Covid-19 is placing unprecedented stress on the travel retail sector. This might just be the catalyst needed for retailers, brands and operators to fundamentally shift the way they work together and face into some of the challenges that have historically been limiting the sector’s potential. Here, Tom Charlick, Partner at OC&C Strategy Consultants tries to outline the core principles of a potential new model for travel retail…
As the world gradually raises its head above the parapet of lockdown, we can start to predict the shape of things to come for the world of travel. International travel volumes will remain depressed for months if not years. We can bank on a significant shift in passenger mix towards leisure trips to less exotic short-haul destinations, and those that are travelling will have to plot their way through an extended set of biosecurity checks that are likely to test their physical and mental energy to the extreme.
All of this is bad news for travel retail… or at least for the traditional model of travel retail that has relied on driving ever-more value from the ever-growing number of passengers that have been squeezed through our ports.
The good news is that there could be another way forward. One that shares risk and reward, embraces digital channels and fundamentally re-sets the industry for the mid-term rebound.
PRINCIPLE 1: “THINK CUSTOMER NOT CHANNEL”
Airport dwell time will likely increase post-Covid – but this is likely to be fully absorbed by a broad range of pretravel health screening activities. At the same time, physical space will have to be re-platformed in a way that respects key principles of social distancing – the walk-through store may be no more and airport lounges may need to significantly increase in size, all stealing space away from retail.
In a world with much less time and space to sell in the traditional way, brands, retailers and airports will therefore need to re-imagine how they can interact with travellers commercially.
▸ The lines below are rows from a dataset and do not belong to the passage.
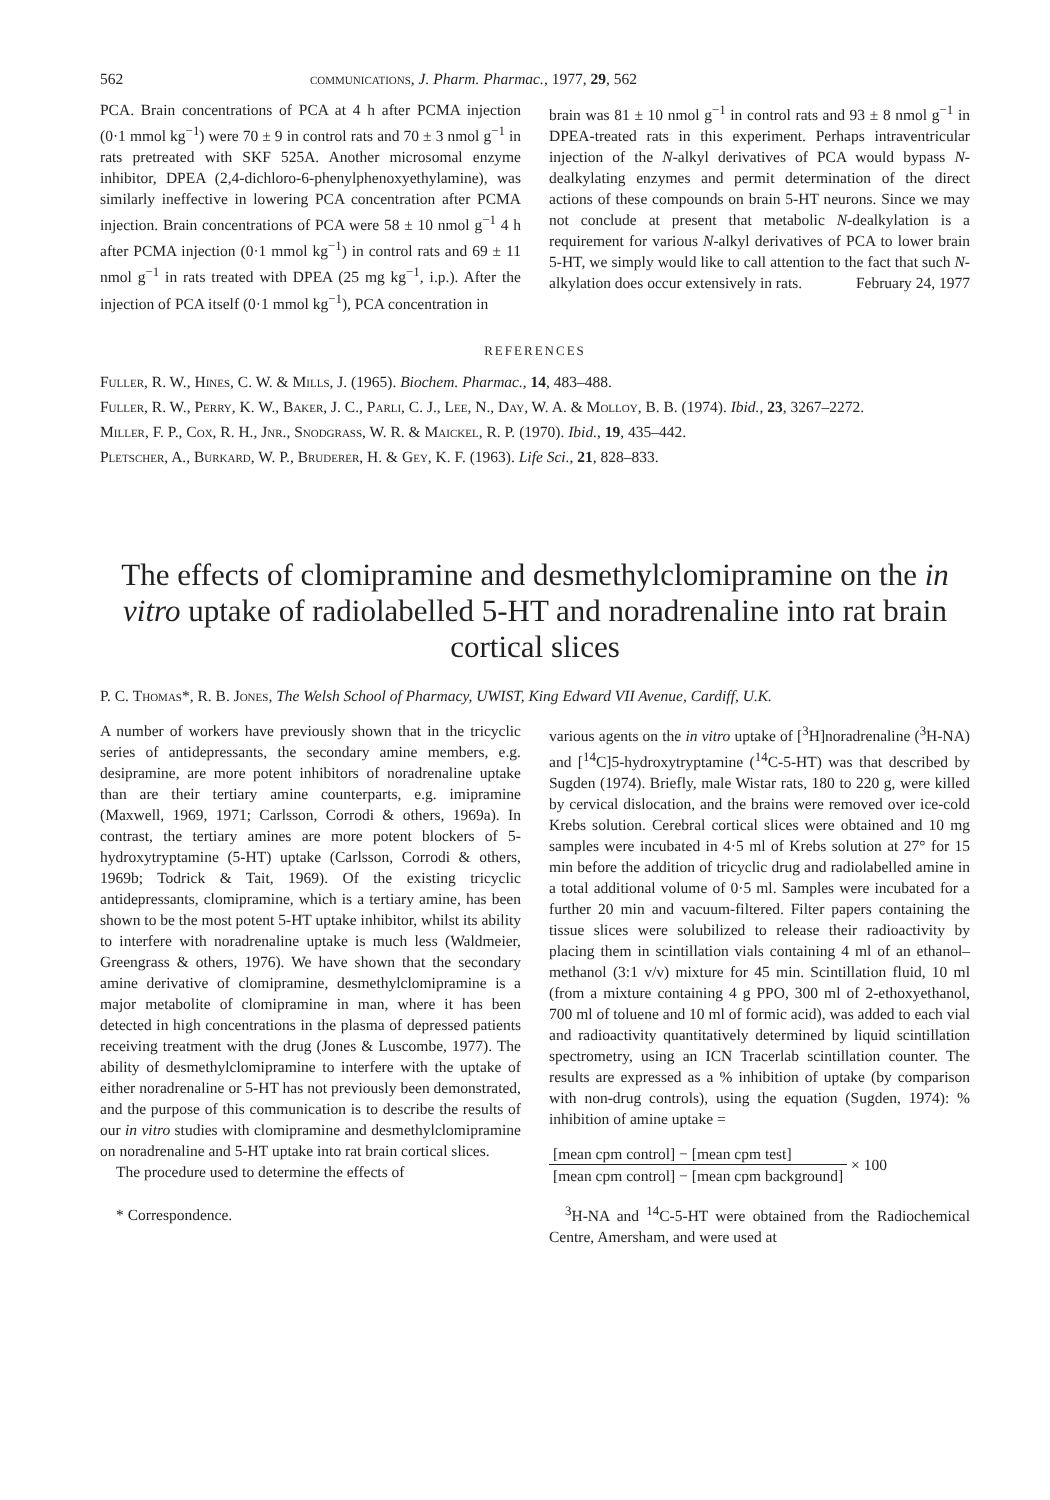562 communications, J. Pharm. Pharmac., 1977, 29, 562
PCA. Brain concentrations of PCA at 4 h after PCMA injection (0·1 mmol kg<sup>−1</sup>) were 70 ± 9 in control rats and 70 ± 3 nmol g<sup>−1</sup> in rats pretreated with SKF 525A. Another microsomal enzyme inhibitor, DPEA (2,4-dichloro-6-phenylphenoxyethylamine), was similarly ineffective in lowering PCA concentration after PCMA injection. Brain concentrations of PCA were 58 ± 10 nmol g<sup>−1</sup> 4 h after PCMA injection (0·1 mmol kg<sup>−1</sup>) in control rats and 69 ± 11 nmol g<sup>−1</sup> in rats treated with DPEA (25 mg kg<sup>−1</sup>, i.p.). After the injection of PCA itself (0·1 mmol kg<sup>−1</sup>), PCA concentration in
brain was 81 ± 10 nmol g<sup>−1</sup> in control rats and 93 ± 8 nmol g<sup>−1</sup> in DPEA-treated rats in this experiment. Perhaps intraventricular injection of the N-alkyl derivatives of PCA would bypass N-dealkylating enzymes and permit determination of the direct actions of these compounds on brain 5-HT neurons. Since we may not conclude at present that metabolic N-dealkylation is a requirement for various N-alkyl derivatives of PCA to lower brain 5-HT, we simply would like to call attention to the fact that such N-alkylation does occur extensively in rats. February 24, 1977
REFERENCES
Fuller, R. W., Hines, C. W. & Mills, J. (1965). Biochem. Pharmac., 14, 483–488.
Fuller, R. W., Perry, K. W., Baker, J. C., Parli, C. J., Lee, N., Day, W. A. & Molloy, B. B. (1974). Ibid., 23, 3267–2272.
Miller, F. P., Cox, R. H., Jnr., Snodgrass, W. R. & Maickel, R. P. (1970). Ibid., 19, 435–442.
Pletscher, A., Burkard, W. P., Bruderer, H. & Gey, K. F. (1963). Life Sci., 21, 828–833.
The effects of clomipramine and desmethylclomipramine on the in vitro uptake of radiolabelled 5-HT and noradrenaline into rat brain cortical slices
P. C. Thomas*, R. B. Jones, The Welsh School of Pharmacy, UWIST, King Edward VII Avenue, Cardiff, U.K.
A number of workers have previously shown that in the tricyclic series of antidepressants, the secondary amine members, e.g. desipramine, are more potent inhibitors of noradrenaline uptake than are their tertiary amine counterparts, e.g. imipramine (Maxwell, 1969, 1971; Carlsson, Corrodi & others, 1969a). In contrast, the tertiary amines are more potent blockers of 5-hydroxytryptamine (5-HT) uptake (Carlsson, Corrodi & others, 1969b; Todrick & Tait, 1969). Of the existing tricyclic antidepressants, clomipramine, which is a tertiary amine, has been shown to be the most potent 5-HT uptake inhibitor, whilst its ability to interfere with noradrenaline uptake is much less (Waldmeier, Greengrass & others, 1976). We have shown that the secondary amine derivative of clomipramine, desmethylclomipramine is a major metabolite of clomipramine in man, where it has been detected in high concentrations in the plasma of depressed patients receiving treatment with the drug (Jones & Luscombe, 1977). The ability of desmethylclomipramine to interfere with the uptake of either noradrenaline or 5-HT has not previously been demonstrated, and the purpose of this communication is to describe the results of our in vitro studies with clomipramine and desmethylclomipramine on noradrenaline and 5-HT uptake into rat brain cortical slices.
The procedure used to determine the effects of
* Correspondence.
various agents on the in vitro uptake of [<sup>3</sup>H]noradrenaline (<sup>3</sup>H-NA) and [<sup>14</sup>C]5-hydroxytryptamine (<sup>14</sup>C-5-HT) was that described by Sugden (1974). Briefly, male Wistar rats, 180 to 220 g, were killed by cervical dislocation, and the brains were removed over ice-cold Krebs solution. Cerebral cortical slices were obtained and 10 mg samples were incubated in 4·5 ml of Krebs solution at 27° for 15 min before the addition of tricyclic drug and radiolabelled amine in a total additional volume of 0·5 ml. Samples were incubated for a further 20 min and vacuum-filtered. Filter papers containing the tissue slices were solubilized to release their radioactivity by placing them in scintillation vials containing 4 ml of an ethanol–methanol (3:1 v/v) mixture for 45 min. Scintillation fluid, 10 ml (from a mixture containing 4 g PPO, 300 ml of 2-ethoxyethanol, 700 ml of toluene and 10 ml of formic acid), was added to each vial and radioactivity quantitatively determined by liquid scintillation spectrometry, using an ICN Tracerlab scintillation counter. The results are expressed as a % inhibition of uptake (by comparison with non-drug controls), using the equation (Sugden, 1974): % inhibition of amine uptake =
| [mean cpm control] − [mean cpm test] |
| [mean cpm control] − [mean cpm background] |
× 100
<sup>3</sup>H-NA and <sup>14</sup>C-5-HT were obtained from the Radiochemical Centre, Amersham, and were used at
This will need to happen days, weeks, and months before the trip takes place with the “inspire” and “browse” stages in the purchase journey shifting to digital channels. To do this effectively, it will require integrated data feeds that enable customer identification and management across brands, airlines, airports and retailers..
PRINCIPLE 2: “LOCAL POINTS OF DIFFERENCE”
The customer proposition itself will also need to feel very different.
We expect that many consumer brands will shift their marketing and product development budgets away from the travel channel, and travel retailers will therefore have to work much harder to create and maintain a reason to purchase in a channel with less ‘unique’ product and a compromised physical environment.
Individual travel locations will therefore have to focus on curating localised propositions – this will be about crafting your digital and physical ‘storefront’ to stand-out, competing with travel and non-travel retailers alike, and tailoring offers to individual traveller profiles.
Brands should participate actively and have a seat at the table with operators, retailers and airlines to define, curate and develop truly unique propositions.
PRINCIPLE 3: “FROM STORES TO PICK UP POINTS”
Over the last twenty years online retail has stripped the ‘functional’ elements of retail from many high street stores. Offline retailers have had to try and re-invent themselves as a place for entertainment and excitement. Covid-19 may well reverse this trend.
We have already seen this play out in the high street – for instance in Tesco, they now operate holding pens for queuing inside the stores and heavily merchandise key products in these queue management systems. Click & Collect volumes have soared through the pandemic.
In a travel retail world with reduced ‘available’ dwell time, we could see a shift towards the creation of dedicated fulfilment or collection points for digital orders with more modular inspiration through the extended customer journey.
PRINCIPLE 4: “TAKING A FAIR SHARE OF THE SPOILS”
This new approach will not work under a traditional concessionaire agreement.
There will be no more minimum guarantee, and it will require a fundamental re-balancing of risk and reward, with landlords coordinating a specific solution that pulls in the best partners to optimise its offer. Retailers will create digital and physical operating platforms that they may lease to operators or brands.
Operators will also embrace a shift towards alternative monetisation streams. Media and advertising revenue streams will be prioritised, and importantly, we expect a shift in mentality towards maximising customer lifetime value and then distributing this more evenly across participants within the value chain.
We all hope that the impact of Covid-19 on the travel retail sector will be less severe and disruptive than currently forecast. But, if it isn’t, we believe that the principles outlined above will help direct the travel sector towards a productive pathway forward.